──────── LISTED ENTRIES ────────

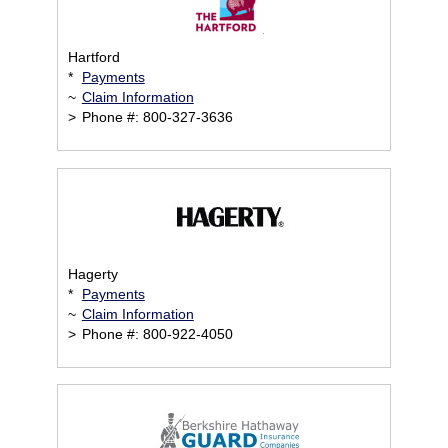
Hartford
*
Payments
~
Claim Information
>
Phone #: 800-327-3636
Hagerty
*
Payments
~
Claim Information
>
Phone #: 800-922-4050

────────

Return the text lines from these items word for word, leaving out the pictures.

WRITTEN RESPONSE ->
Hartford
*
Payments
~
Claim Information
>
Phone #: 800-327-3636
Hagerty
*
Payments
~
Claim Information
>
Phone #: 800-922-4050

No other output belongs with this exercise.